#### INSTRUCTION 1:
Write out everything in the homogenizer plunger passage from "Situated in the housing" down to "12 to the plunger 5.".
#### INSTRUCTION 2:
Extend the passage on the homogenizer plunger and its bushing, continuing on from its final sentence.

#### EXCERPT PROVIDED:
A radial seal gap, which cannot be distinguished in FIG. 5, is formed between the bushing 9 and the enclosing surface of the plunger shaft 6. Through the seal gap, a small quantity of the fluid to be homogenized that is situated in the high pressure chamber 2 can escape in the direction of the low pressure chamber 7. As a result of the ratio between seal gap height and seal gap length, the pressure continuously declines in the seal gap to the pressure in the low pressure chamber 7, which typically has a high pressure in the range of 3 bar. Most often the high pressure prevailing here is not situated above 6 bar. The ratio between the seal gap height and seal gap length is selected so that the leakage quantity is reduced while remaining great enough, however, to prevent friction problems with the particles possibly carried in the seal gaps and conveyed by the fluid.

On its front end 10 facing the drive piston 12, the bushing 9 comprises an edge 40 or a bevel or radius, through which the front end leads to the inner enclosing surface. This is intended to prevent the edge of the front end from chipping if it comes into contact in spurts with the plunger. In complementary manner, the plunger 5 can be equipped with a bevel 41.

Situated in the housing 17 is the low pressure chamber 7, through which the fluid to be homogenized flows and thereby cools the plunger 5 before it is conveyed to the high pressure chamber 2. The low pressure chamber 7 is insulated from the environment by the low pressure seal arrangement 25.

FIG. 5 likewise illustrates the essential technical aspects of a suitable radially flexible coupling.

As can be seen, the plunger 5 and the drive piston 12 are each held in place by a connection that is not characterized in greater detail. The two connections F1 and F2, as a rule, provide the plunger 5 and the drive piston 12 with a defined capacity to pivot with respect to one another. The connection, as can be seen, transmits the return stroke motion of the drive piston 12 to the plunger 5.

One of the front ends of the plunger 5 or of the drive piston 12 is of convex construction. Preferably it is the front end of the drive piston. Typically, it is constructed of the softer material.

In this manner the drive piston 12 can “shake off” certain amounts onto the plunger 5. Pivoting or lateral motions possibly performed by the drive piston 12 are not transmitted onto the plunger in this manner, so that the seal gap remains as undisturbed as possible. This is especially significant when the bushing 9 is built into the housing portion 18 surrounding it so as to be essentially radially immobile, as shown in FIG. 5.

#### PROVIDED RECORDS:

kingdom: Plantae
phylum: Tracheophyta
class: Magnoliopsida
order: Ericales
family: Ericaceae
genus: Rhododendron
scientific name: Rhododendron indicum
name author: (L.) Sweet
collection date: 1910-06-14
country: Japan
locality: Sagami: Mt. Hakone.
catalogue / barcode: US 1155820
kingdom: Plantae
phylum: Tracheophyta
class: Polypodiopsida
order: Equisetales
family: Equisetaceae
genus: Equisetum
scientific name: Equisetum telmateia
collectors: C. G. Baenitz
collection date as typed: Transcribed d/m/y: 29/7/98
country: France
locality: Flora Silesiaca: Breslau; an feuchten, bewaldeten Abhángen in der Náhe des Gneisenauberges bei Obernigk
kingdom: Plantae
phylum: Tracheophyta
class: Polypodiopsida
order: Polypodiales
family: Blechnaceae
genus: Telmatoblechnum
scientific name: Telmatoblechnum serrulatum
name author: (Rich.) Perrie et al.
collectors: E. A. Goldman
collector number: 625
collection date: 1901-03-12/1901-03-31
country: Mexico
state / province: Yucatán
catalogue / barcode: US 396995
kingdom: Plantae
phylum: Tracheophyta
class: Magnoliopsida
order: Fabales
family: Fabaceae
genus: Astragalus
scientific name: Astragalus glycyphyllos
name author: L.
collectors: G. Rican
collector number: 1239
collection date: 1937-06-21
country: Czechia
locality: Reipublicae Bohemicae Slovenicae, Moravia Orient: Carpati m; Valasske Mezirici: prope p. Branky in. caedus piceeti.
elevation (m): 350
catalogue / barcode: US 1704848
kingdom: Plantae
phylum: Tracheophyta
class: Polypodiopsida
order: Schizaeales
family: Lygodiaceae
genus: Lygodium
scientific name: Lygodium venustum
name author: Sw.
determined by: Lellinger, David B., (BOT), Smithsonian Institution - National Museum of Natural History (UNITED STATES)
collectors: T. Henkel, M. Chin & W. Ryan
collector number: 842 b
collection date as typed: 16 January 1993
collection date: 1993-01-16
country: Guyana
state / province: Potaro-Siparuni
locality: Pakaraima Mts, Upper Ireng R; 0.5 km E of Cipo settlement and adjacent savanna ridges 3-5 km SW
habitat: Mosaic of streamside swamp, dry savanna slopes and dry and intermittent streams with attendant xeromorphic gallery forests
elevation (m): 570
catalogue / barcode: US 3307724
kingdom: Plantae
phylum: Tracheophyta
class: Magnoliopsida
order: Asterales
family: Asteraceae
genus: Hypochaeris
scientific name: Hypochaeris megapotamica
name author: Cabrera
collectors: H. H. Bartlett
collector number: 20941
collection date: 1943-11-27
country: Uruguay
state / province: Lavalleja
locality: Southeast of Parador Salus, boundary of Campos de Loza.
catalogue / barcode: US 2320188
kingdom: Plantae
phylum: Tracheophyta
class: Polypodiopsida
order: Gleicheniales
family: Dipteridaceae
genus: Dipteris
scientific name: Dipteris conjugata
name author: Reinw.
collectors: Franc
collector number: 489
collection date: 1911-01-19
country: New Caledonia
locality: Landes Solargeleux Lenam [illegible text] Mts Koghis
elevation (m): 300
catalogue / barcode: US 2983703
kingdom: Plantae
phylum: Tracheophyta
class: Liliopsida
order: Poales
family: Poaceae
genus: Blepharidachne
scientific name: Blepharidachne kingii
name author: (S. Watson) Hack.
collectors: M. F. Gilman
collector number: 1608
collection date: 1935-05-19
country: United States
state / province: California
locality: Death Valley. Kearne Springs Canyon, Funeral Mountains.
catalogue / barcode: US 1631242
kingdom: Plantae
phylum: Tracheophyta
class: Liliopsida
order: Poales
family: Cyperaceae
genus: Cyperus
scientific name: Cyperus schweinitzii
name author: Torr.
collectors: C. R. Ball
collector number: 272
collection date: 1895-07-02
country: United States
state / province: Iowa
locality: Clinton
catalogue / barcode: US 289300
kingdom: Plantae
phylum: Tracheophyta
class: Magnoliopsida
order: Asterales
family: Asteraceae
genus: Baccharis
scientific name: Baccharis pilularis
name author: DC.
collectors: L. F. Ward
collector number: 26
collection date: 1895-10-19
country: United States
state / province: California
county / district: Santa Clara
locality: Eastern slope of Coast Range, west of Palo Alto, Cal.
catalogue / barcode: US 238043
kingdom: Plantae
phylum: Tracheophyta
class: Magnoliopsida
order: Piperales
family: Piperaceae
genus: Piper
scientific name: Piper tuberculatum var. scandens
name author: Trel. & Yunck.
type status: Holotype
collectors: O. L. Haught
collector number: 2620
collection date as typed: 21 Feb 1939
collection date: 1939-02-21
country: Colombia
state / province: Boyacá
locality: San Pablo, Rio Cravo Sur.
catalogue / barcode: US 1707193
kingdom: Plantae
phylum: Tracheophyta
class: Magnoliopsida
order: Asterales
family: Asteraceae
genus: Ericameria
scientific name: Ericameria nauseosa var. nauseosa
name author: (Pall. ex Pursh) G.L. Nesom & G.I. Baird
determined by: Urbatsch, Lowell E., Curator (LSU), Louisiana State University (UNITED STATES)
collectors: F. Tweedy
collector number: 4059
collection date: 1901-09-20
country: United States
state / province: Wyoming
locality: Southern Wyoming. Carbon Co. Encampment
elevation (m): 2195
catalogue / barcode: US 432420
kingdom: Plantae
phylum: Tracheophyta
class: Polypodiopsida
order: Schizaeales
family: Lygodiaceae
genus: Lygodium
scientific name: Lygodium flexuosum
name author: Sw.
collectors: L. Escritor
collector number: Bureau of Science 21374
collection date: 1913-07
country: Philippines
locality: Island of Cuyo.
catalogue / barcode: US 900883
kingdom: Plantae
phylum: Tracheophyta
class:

#### EXPECTED OUTPUT 1:
Situated in the housing 17 is the low pressure chamber 7, through which the fluid to be homogenized flows and thereby cools the plunger 5 before it is conveyed to the high pressure chamber 2. The low pressure chamber 7 is insulated from the environment by the low pressure seal arrangement 25.

FIG. 5 likewise illustrates the essential technical aspects of a suitable radially flexible coupling.

As can be seen, the plunger 5 and the drive piston 12 are each held in place by a connection that is not characterized in greater detail. The two connections F1 and F2, as a rule, provide the plunger 5 and the drive piston 12 with a defined capacity to pivot with respect to one another. The connection, as can be seen, transmits the return stroke motion of the drive piston 12 to the plunger 5.

#### EXPECTED OUTPUT 2:
In other words, the required pressure force in moving the plunger 5 into the high pressure chamber 2 is transmitted by the drive piston 12 onto the plunger 5. To ensure that the longitudinal axes of the plunger 5 and the bushing 9 always run coaxially during the pumping operation, the previously discussed radially flexible coupling is built in. It should be pointed out that the tractive force that is expected to move the plunger again in the direction of the drive piston 12 after reaching its lower dead point, is transmitted likewise by the drive piston 12 through the radially flexible coupling 13 onto the plunger 5.

On the basis of the section line B-B shown in FIG. 6, it can be recognized how the low pressure chambers 7 are connected with one another by means of the connecting conduits 19.

The section line D-D shown in FIG. 7 indicates how the housing cover 26 is secured by means of fixer screws 27 to the housing portion 17 that surrounds the low pressure chamber 7.

FIG. 8 presents a second embodiment of the invention.

Commentary made previously on the first embodiment applies here analogously, except for any differences made explicit hereinafter.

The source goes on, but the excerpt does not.